:: Set problem A ::
In the cartography news page below, how many proposed exploration zones on Mars does the ICA's Commission on Planetary Cartography want mapped?
:: Set problem B ::
Continue the cartography news page below from its last sentence.
━━━━━ Source document ━━━━━
Map Contest: Proposed Mars Landing Sites

The ICA’s Commission on Planetary Cartography has put out a call for maps of the 47 proposed exploration zones on Mars.

The project is to select one candidate landing site and design an actual map that you envision will be useful in surface operations. We ask that you do not create simply a geologic map, but rather a product that can be used by the astronauts during their approximately one-year long mission within the Exploration Zone. This requires creativity, and it is also useful to have a good knowledge of surface features, surface hazards, science goals and the use of the proper cartographic tools.

The contest is open to students, young professional cartographers, and graphic artists in any country of the world.

More at the ICA and All Over the Map. [Leventhal/WMS]

The Nuns Who Helped Map the Night Sky

Catholic News Service: “Of the many momentous or menial tasks women religious perform, one of the better-kept secrets has been the role of four Sisters of the Holy Child Mary who were part of a global effort to make a complete map and catalog of the starry skies. […] Sisters Emilia Ponzoni, Regina Colombo, Concetta Finardi and Luigia Panceri, all born in the late 1800s and from the northern Lombardy region near Milan, helped map and catalog nearly half a million stars for the Vatican’s part in an international survey of the night sky.” [@CUATheoPhilLib]

The First Global Topographic Map of Mercury


The first complete topographic map of Mercury, based on data from the MESSENGER mission, was released last Friday: MESSENGER, USGS. The version above is a Robinson projection without labels (Robinson with labels, global DEM). “Mercury’s surface is colored according the topography of the surface, with regions with higher elevations colored brown, yellow and red, and regions with lower elevations appearing blue and purple.” [GIS and Science, The National Map]

Pluto Map Updated with Earlier, Lower-Resolution Imagery

Image credit: NASA/JHUAPL/SwRI.

An updated map of Pluto now includes lower-resolution imagery from earlier in New Horizons’ approach. “The map includes all resolved images of Pluto’s surface acquired between July 7-14, 2015, at pixel resolutions ranging from 18 miles (30 kilometers) on the Charon-facing hemisphere (left and right edges of the map) to 770 feet (235 meters) on the hemisphere facing New Horizons during the spacecraft’s closest approach on July 14, 2015 (map center). The non-encounter hemisphere was seen from much greater range and is, therefore, in far less detail.” See coverage from Universe Today and Wired (the latter has a nice loupe feature on the map).

NASA also released an elevation map of the area around Sputnik Planum (the left side of the heart-shaped feature).
━━━━━ Record set ━━━━━
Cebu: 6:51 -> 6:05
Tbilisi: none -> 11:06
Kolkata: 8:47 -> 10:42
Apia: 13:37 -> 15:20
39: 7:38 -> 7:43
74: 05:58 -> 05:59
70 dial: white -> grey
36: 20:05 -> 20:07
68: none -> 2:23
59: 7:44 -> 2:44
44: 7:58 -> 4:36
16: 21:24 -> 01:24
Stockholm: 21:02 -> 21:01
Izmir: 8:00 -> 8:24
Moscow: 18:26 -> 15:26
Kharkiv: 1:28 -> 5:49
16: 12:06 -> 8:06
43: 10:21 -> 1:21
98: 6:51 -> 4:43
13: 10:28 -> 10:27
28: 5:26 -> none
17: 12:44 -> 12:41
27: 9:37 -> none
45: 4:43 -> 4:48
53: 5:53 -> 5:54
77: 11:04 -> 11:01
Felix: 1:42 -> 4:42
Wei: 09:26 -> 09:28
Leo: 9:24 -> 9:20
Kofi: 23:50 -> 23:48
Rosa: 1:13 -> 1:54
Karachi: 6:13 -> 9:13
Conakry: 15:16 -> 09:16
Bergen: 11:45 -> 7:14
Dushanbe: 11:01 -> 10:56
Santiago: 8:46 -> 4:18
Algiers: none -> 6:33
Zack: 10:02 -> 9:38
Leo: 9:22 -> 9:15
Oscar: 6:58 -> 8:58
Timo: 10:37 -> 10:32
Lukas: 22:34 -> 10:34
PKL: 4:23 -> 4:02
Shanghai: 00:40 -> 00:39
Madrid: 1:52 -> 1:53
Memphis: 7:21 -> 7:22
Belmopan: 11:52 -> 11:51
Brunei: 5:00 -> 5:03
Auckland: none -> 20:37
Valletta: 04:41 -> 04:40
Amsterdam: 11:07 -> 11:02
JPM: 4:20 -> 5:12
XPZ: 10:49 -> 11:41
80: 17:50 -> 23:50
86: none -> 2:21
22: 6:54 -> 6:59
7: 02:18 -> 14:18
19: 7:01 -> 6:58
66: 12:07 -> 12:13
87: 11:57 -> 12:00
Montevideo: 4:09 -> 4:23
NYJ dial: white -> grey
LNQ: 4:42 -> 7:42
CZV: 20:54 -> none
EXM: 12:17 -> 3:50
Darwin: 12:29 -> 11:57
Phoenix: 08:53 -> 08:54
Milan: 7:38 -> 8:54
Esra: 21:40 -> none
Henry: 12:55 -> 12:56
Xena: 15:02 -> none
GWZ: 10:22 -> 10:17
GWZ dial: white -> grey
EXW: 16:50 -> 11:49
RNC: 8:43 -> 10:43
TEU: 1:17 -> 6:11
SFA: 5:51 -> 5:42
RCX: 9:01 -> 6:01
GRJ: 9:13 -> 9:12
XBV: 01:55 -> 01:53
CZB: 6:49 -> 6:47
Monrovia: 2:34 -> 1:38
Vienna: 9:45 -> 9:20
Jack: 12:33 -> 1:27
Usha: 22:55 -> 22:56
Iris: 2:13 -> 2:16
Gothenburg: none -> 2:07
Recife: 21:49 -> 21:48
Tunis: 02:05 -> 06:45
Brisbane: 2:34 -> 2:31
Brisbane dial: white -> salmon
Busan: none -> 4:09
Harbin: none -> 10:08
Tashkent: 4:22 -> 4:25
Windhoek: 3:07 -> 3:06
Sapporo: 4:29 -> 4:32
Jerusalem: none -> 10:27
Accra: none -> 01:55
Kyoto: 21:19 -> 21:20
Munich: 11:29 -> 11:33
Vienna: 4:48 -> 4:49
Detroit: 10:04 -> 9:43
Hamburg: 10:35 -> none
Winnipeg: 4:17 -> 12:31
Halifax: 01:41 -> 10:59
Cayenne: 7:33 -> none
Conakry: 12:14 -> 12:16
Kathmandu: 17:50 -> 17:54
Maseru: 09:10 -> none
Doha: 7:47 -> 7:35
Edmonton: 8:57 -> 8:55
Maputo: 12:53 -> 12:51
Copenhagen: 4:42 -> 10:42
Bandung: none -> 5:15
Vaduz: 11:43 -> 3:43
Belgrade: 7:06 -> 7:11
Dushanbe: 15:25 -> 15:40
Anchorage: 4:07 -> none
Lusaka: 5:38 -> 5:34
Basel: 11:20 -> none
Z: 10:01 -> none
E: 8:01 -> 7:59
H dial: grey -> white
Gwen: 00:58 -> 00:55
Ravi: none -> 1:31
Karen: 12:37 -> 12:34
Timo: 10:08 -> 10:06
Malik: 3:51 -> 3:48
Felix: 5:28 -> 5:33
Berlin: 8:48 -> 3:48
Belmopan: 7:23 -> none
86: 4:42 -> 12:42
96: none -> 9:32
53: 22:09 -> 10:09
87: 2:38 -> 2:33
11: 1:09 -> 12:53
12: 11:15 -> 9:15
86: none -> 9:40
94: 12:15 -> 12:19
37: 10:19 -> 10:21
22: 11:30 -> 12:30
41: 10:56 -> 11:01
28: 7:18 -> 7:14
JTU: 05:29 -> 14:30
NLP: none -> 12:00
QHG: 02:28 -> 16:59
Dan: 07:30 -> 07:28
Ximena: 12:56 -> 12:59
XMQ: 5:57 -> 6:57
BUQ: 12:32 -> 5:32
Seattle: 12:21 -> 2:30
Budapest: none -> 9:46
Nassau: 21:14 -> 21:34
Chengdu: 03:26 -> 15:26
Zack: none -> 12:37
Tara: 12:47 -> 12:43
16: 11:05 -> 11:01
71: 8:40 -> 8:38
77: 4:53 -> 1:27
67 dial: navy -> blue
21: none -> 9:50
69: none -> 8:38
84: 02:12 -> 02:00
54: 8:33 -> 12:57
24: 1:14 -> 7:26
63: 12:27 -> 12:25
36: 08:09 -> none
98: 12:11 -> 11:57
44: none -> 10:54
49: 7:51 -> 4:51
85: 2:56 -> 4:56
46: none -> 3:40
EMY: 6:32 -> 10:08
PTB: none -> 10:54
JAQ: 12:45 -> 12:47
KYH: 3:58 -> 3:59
━━━━━
:: Task output A ::
47

:: Task output B ::
Previously: New Maps of Ceres and Pluto.

Green Mars


Kenneth Field’s map of Mars (note updated link) now includes an option to add oceans, with checkboxes to fill the landscape to various elevations.

You can irrigate the planet below the areoid on this map using the water layers. You’ll notice the water layers aren’t blue. On Earth, water appears blue due to red, orange, yellow and green wavelengths of light being absorbed more strongly than blue and also the reflectence of the blue sky. Since Mars has relatively little atmosphere and it’s farther from the sun it’s likely water will appear differently. We’re imagining wavelengths will be absorbed differently, perhaps returning an alien green?

[Maps Mania] A print version is also available: it’s a one-gigabyte PDF that measures 38″×72″ [Kenneth Field].

Previously: Kenneth Field’s Map of Mars.

More on Mapping Pluto’s Geology

Postdoctoral researcher Oliver White talks about creating maps of Pluto’s geology from New Horizons flyby imagery.


I have studied this area in great detail, and have defined each unit based on its texture and morphology—for example, whether it is smooth, pitted, craggy, hummocky or ridged. How well a unit can be defined depends on the resolution of the images that cover it. All of the terrain in my map has been imaged at a resolution of approximately 1,050 feet (320 meters) per pixel or better, meaning textures are resolved such that I can map units in this area with relative confidence.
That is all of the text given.